December 9, 2013 by caitlinvaclark
On Friday night, we went to Christmas at Kew Gardens which was a bust. I was all geared up for a tacky Christmas trail walk. Maybe some Elvis Christmas carols in the background. Definitely a perfect event to kick off the holiday season. But instead it was this:
Some trees with spotlights on them. Oh and nature information stations. No Christmas lights. No fat Santas. No fake snow (which definitely was advertised during the website’s video). Honestly no Christmas spirit at all. One of our friends used spotify to play a Christmas playlist as we walked the trail. This was met with many glares and a few bah humbugs. Lame.
I’ve double checked and it is very much advertised as a Christmas event. But as festive as it got was a mulled wine and “winter waffle” station half way through the trail. But of course our excitement/desperation was met with the news that the mulled wine was sold out. I guess all the adults at this thing had been feeling duped and like booze was the only way to make it through the second half of the trail.
In any event, we made up for it with tree decorating on Sunday night. Every year I use tree decorating night as an excuse to throw a mini party. Even if it’s just a party of two.
I love making a holiday ham on the night we decorate our tree. You can snack while popping over to the tree to place an ornament.
You can find my biscuit recipe here, but for savory ones I use milk (or buttermilk) instead of cream and leave out the sugar. Serve the biscuits with a great cheese, your favorite holiday ham recipe, and a good mustard. I found this perfect Cranberry Mustard while we were in Amsterdam!

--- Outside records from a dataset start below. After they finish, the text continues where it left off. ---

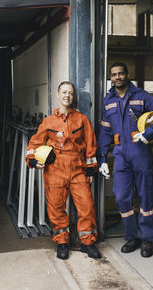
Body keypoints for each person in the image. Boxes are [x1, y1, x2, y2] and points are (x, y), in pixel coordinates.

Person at [98, 62, 153, 257]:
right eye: (114, 74)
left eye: (121, 73)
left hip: (141, 151)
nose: (117, 77)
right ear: (110, 78)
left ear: (127, 75)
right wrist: (102, 157)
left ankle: (147, 238)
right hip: (120, 154)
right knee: (121, 197)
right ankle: (132, 236)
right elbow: (105, 131)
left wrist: (150, 132)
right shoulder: (108, 101)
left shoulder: (142, 96)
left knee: (146, 195)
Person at [25, 81, 101, 260]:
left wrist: (90, 170)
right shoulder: (48, 122)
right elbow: (34, 143)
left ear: (73, 97)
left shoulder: (82, 120)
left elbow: (90, 145)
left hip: (78, 168)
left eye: (71, 93)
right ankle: (62, 242)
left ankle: (88, 242)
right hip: (55, 169)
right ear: (57, 95)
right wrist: (33, 160)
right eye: (64, 92)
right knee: (56, 207)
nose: (67, 95)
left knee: (87, 206)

And why not make a green bean casserole to round out the spread? I told you I love this stuff.
For dessert, I found yet another ridiculously good use for my pumpkin butter recipe. This time I swirled it into a simple bread pudding.
I served it with a dollop of Ginger Whiskey Cream- one of the fabulous items offered around the holidays here at our local grocery store, Waitrose.
You could certainly make your own boozy whipped cream or a scoop of vanilla ice cream never hurt anybody. Totally your call. Just go with it.
Pumpkin Butter Bread Pudding
8 cups cubed baguette, day old
¾ cup sugar
2 cups milk
1 ½ cups cream
2 Tbs brandy
1 cup pumpkin butter
Preheat oven to 375˚F.
Whisk together the eggs, sugar, milk, cream, and brandy. Toss with bread cubes. Gently fold in the pumpkin butter and pour mixture into a greased baking dish.
Cover with foil and bake for one hour. Remove cover and continue to bake for 30-40 minutes, until set.
*You can bake this for the first hour covered and then reserve to finish through before serving. Add about 10 minutes to the final cooking time.